- Born: 1969 Maidstone
- Occupation: Author

= Daniel Blythe =

British author

Daniel Blythe (born 1969 in Maidstone) is a British author, who studied Modern Languages at St John's College, Oxford. After several years writing stories for the small press, Blythe began his professional career writing for the Virgin New Adventures series of Doctor Who novels, for which he wrote the novels The Dimension Riders (1993) and Infinite Requiem (1995) and very soon moved on to have his own original work published.

In 1998, Penguin Books published Blythe's literary thriller The Cut, the controversial story of a young woman's alienation manifesting itself in crime and violence. The Cut was followed by Losing Faith, a dark mystery in which an unnamed narrator tries to discover the truth behind his mercurial girlfriend's death. Blythe's work brought him critical acclaim from such diverse sources as The Times, which described him as 'a sharp, observant, energetic writer with a nimble sense of language', New Woman magazine, which called him 'definitely an author to be watched', and Maxim magazine, which made The Cut one of its 'Books of the Month'.

Subsequently, Blythe branched out into non-fiction with 2002's The Encyclopaedia Of Classic Eighties Pop, a humorous reference guide published by Allison & Busby, which led to a stint co-presenting the music show 80s Night on BBC Local Radio in the North of England. In 2004 The Encyclopaedia Of Classic Eighties Pop was re-issued in an updated and revised paperback edition.

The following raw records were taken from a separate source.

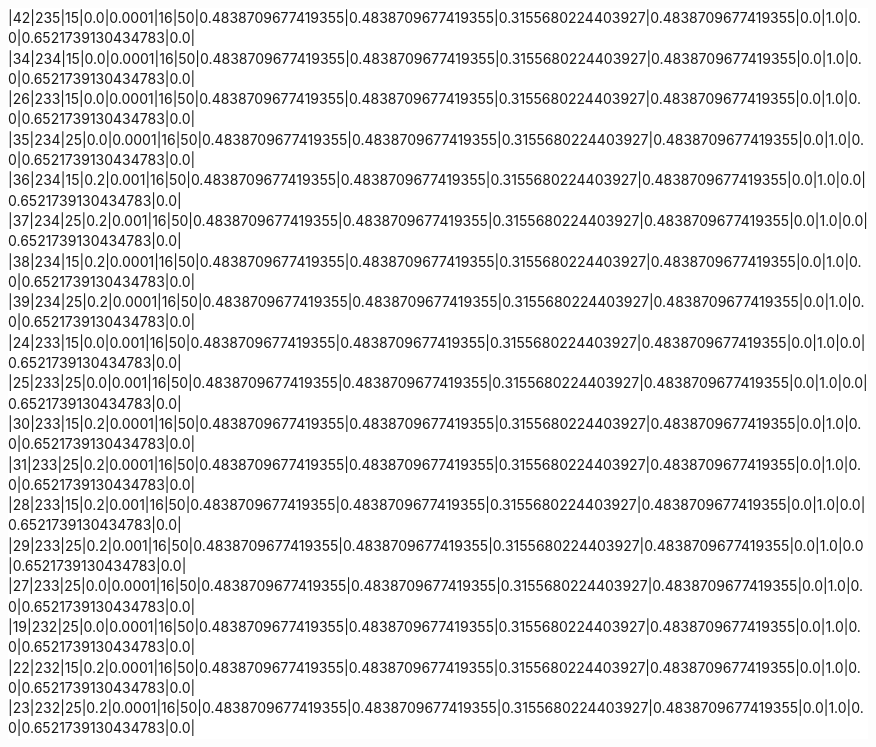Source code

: |42|235|15|0\.0|0\.0001|16|50|0\.4838709677419355|0\.4838709677419355|0\.3155680224403927|0\.4838709677419355|0\.0|1\.0|0\.0|0\.6521739130434783|0\.0|
|34|234|15|0\.0|0\.0001|16|50|0\.4838709677419355|0\.4838709677419355|0\.3155680224403927|0\.4838709677419355|0\.0|1\.0|0\.0|0\.6521739130434783|0\.0|
|26|233|15|0\.0|0\.0001|16|50|0\.4838709677419355|0\.4838709677419355|0\.3155680224403927|0\.4838709677419355|0\.0|1\.0|0\.0|0\.6521739130434783|0\.0|
|35|234|25|0\.0|0\.0001|16|50|0\.4838709677419355|0\.4838709677419355|0\.3155680224403927|0\.4838709677419355|0\.0|1\.0|0\.0|0\.6521739130434783|0\.0|
|36|234|15|0\.2|0\.001|16|50|0\.4838709677419355|0\.4838709677419355|0\.3155680224403927|0\.4838709677419355|0\.0|1\.0|0\.0|0\.6521739130434783|0\.0|
|37|234|25|0\.2|0\.001|16|50|0\.4838709677419355|0\.4838709677419355|0\.3155680224403927|0\.4838709677419355|0\.0|1\.0|0\.0|0\.6521739130434783|0\.0|
|38|234|15|0\.2|0\.0001|16|50|0\.4838709677419355|0\.4838709677419355|0\.3155680224403927|0\.4838709677419355|0\.0|1\.0|0\.0|0\.6521739130434783|0\.0|
|39|234|25|0\.2|0\.0001|16|50|0\.4838709677419355|0\.4838709677419355|0\.3155680224403927|0\.4838709677419355|0\.0|1\.0|0\.0|0\.6521739130434783|0\.0|
|24|233|15|0\.0|0\.001|16|50|0\.4838709677419355|0\.4838709677419355|0\.3155680224403927|0\.4838709677419355|0\.0|1\.0|0\.0|0\.6521739130434783|0\.0|
|25|233|25|0\.0|0\.001|16|50|0\.4838709677419355|0\.4838709677419355|0\.3155680224403927|0\.4838709677419355|0\.0|1\.0|0\.0|0\.6521739130434783|0\.0|
|30|233|15|0\.2|0\.0001|16|50|0\.4838709677419355|0\.4838709677419355|0\.3155680224403927|0\.4838709677419355|0\.0|1\.0|0\.0|0\.6521739130434783|0\.0|
|31|233|25|0\.2|0\.0001|16|50|0\.4838709677419355|0\.4838709677419355|0\.3155680224403927|0\.4838709677419355|0\.0|1\.0|0\.0|0\.6521739130434783|0\.0|
|28|233|15|0\.2|0\.001|16|50|0\.4838709677419355|0\.4838709677419355|0\.3155680224403927|0\.4838709677419355|0\.0|1\.0|0\.0|0\.6521739130434783|0\.0|
|29|233|25|0\.2|0\.001|16|50|0\.4838709677419355|0\.4838709677419355|0\.3155680224403927|0\.4838709677419355|0\.0|1\.0|0\.0|0\.6521739130434783|0\.0|
|27|233|25|0\.0|0\.0001|16|50|0\.4838709677419355|0\.4838709677419355|0\.3155680224403927|0\.4838709677419355|0\.0|1\.0|0\.0|0\.6521739130434783|0\.0|
|19|232|25|0\.0|0\.0001|16|50|0\.4838709677419355|0\.4838709677419355|0\.3155680224403927|0\.4838709677419355|0\.0|1\.0|0\.0|0\.6521739130434783|0\.0|
|22|232|15|0\.2|0\.0001|16|50|0\.4838709677419355|0\.4838709677419355|0\.3155680224403927|0\.4838709677419355|0\.0|1\.0|0\.0|0\.6521739130434783|0\.0|
|23|232|25|0\.2|0\.0001|16|50|0\.4838709677419355|0\.4838709677419355|0\.3155680224403927|0\.4838709677419355|0\.0|1\.0|0\.0|0\.6521739130434783|0\.0|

Dadlands, an alternative handbook aimed at new fathers and based on Blythe's experiences of being a parent, came out in 2005 with John Wiley & Sons, while I Hate Christmas was published by Allison & Busby.

Daniel Blythe's new novel This Is The Day was published in 2007. His Doctor Who novel Autonomy was published in August 2009.

He also penned the book Shadow Runners.